Each record that follows should be duplicated exactly, except for its pictures.

++++

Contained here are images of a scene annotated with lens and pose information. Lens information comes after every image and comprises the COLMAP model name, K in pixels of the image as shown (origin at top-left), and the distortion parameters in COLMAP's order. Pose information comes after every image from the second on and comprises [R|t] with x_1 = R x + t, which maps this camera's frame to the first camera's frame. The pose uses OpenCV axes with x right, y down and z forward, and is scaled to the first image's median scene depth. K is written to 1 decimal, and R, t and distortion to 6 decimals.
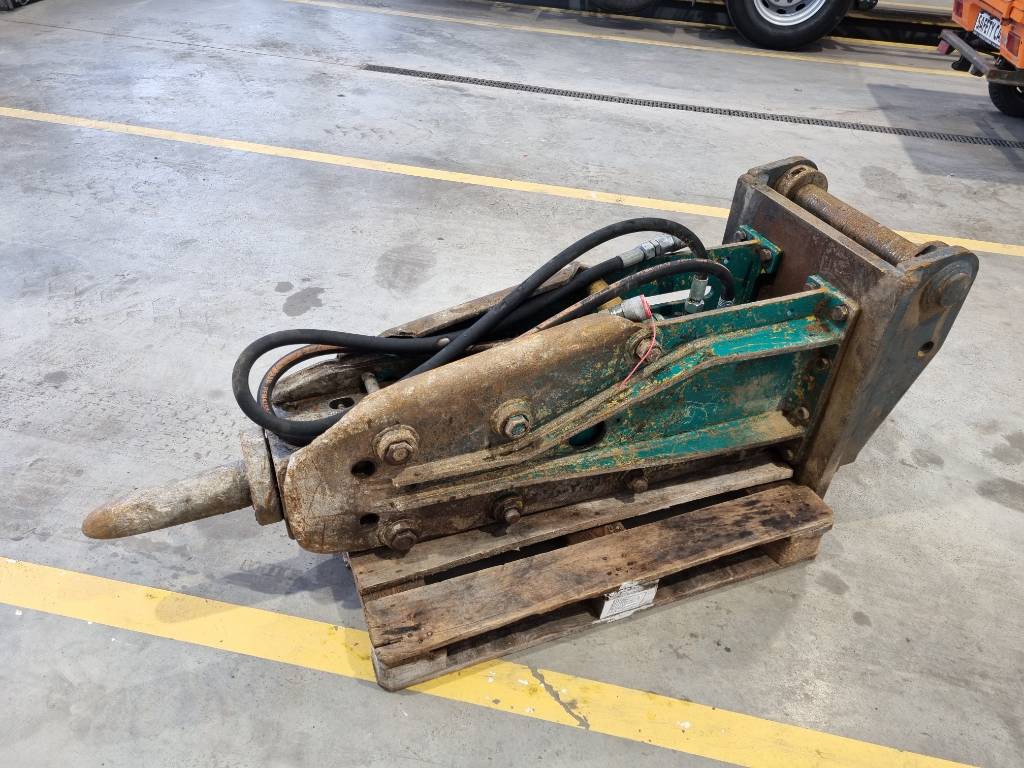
lens RADIAL K [[765.9, 0, 504.5], [0, 765.9, 381.6], [0, 0, 1]] dist [0.059417, -0.041477]
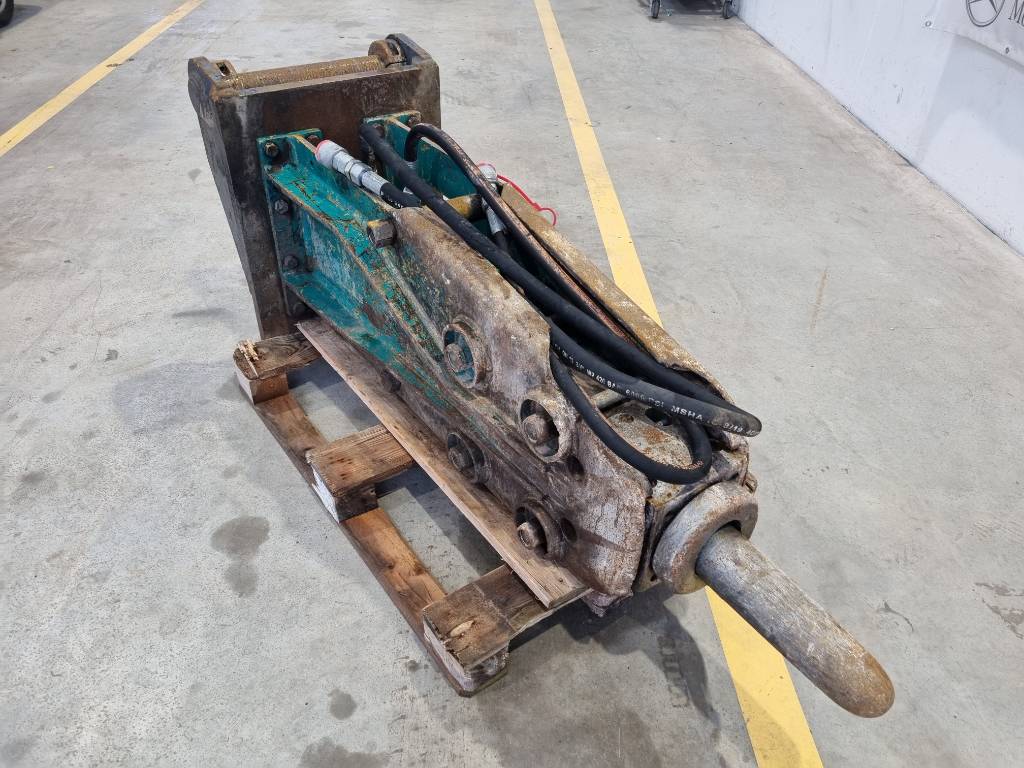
lens RADIAL K [[765.9, 0, 523.9], [0, 765.9, 392.7], [0, 0, 1]] dist [0.059417, -0.041477]
pose [[-0.245696, -0.641318, 0.726873, -0.686873], [0.553063, 0.523085, 0.648462, -0.524259], [-0.796087, 0.561331, 0.226170, 0.817258]]
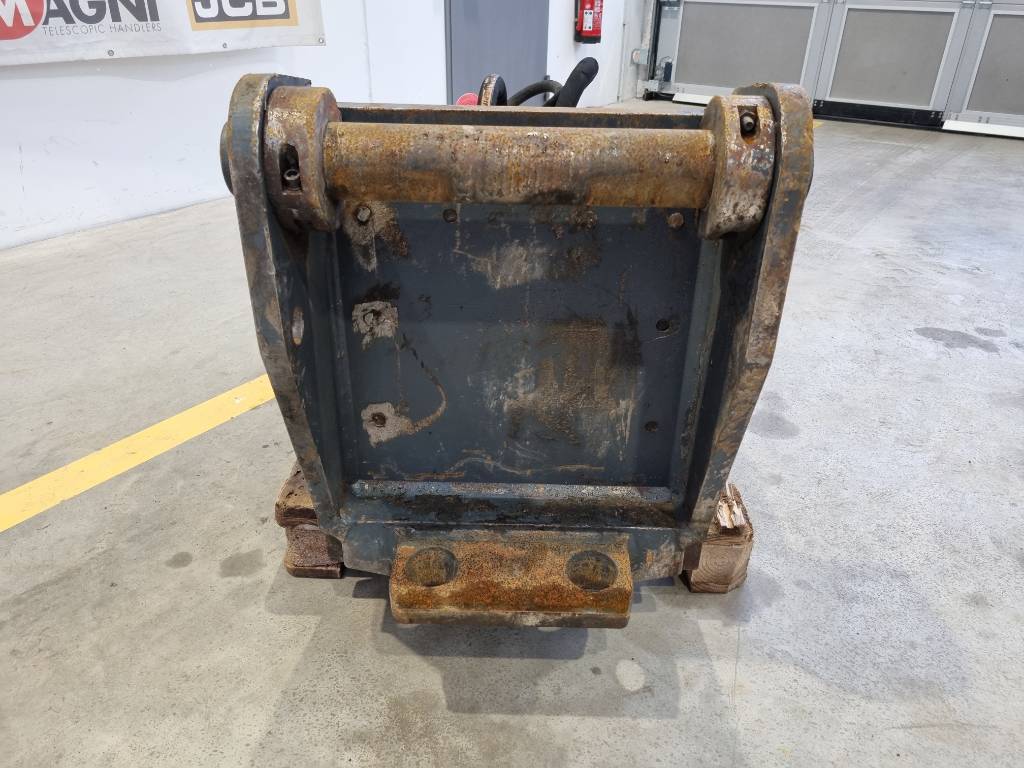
lens RADIAL K [[765.9, 0, 516.3], [0, 765.9, 384.9], [0, 0, 1]] dist [0.059417, -0.041477]
pose [[-0.385382, 0.379205, -0.841240, 0.913608], [-0.592916, 0.596793, 0.540638, -0.374306], [0.707059, 0.707136, -0.005156, 1.151770]]
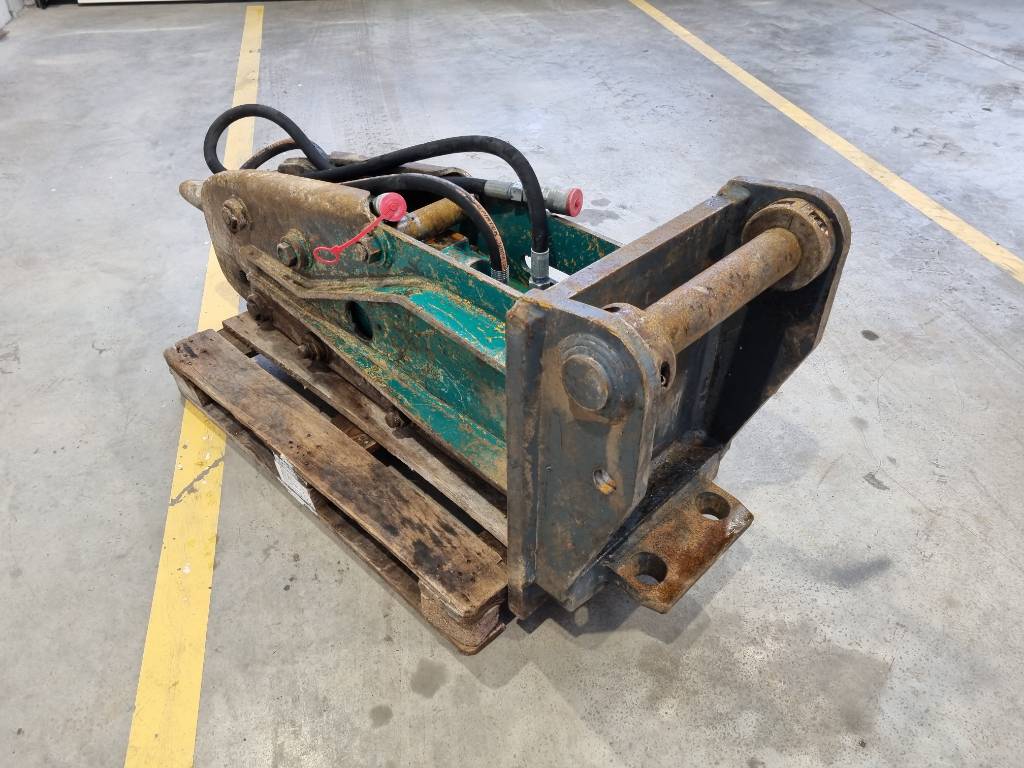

++++

_Answer_.
Contained here are images of a scene annotated with lens and pose information. Lens information comes after every image and comprises the COLMAP model name, K in pixels of the image as shown (origin at top-left), and the distortion parameters in COLMAP's order. Pose information comes after every image from the second on and comprises [R|t] with x_1 = R x + t, which maps this camera's frame to the first camera's frame. The pose uses OpenCV axes with x right, y down and z forward, and is scaled to the first image's median scene depth. K is written to 1 decimal, and R, t and distortion to 6 decimals.
lens RADIAL K [[765.9, 0, 504.5], [0, 765.9, 381.6], [0, 0, 1]] dist [0.059417, -0.041477]
lens RADIAL K [[765.9, 0, 523.9], [0, 765.9, 392.7], [0, 0, 1]] dist [0.059417, -0.041477]
pose [[-0.245696, -0.641318, 0.726873, -0.686873], [0.553063, 0.523085, 0.648462, -0.524259], [-0.796087, 0.561331, 0.226170, 0.817258]]
lens RADIAL K [[765.9, 0, 516.3], [0, 765.9, 384.9], [0, 0, 1]] dist [0.059417, -0.041477]
pose [[-0.385382, 0.379205, -0.841240, 0.913608], [-0.592916, 0.596793, 0.540638, -0.374306], [0.707059, 0.707136, -0.005156, 1.151770]]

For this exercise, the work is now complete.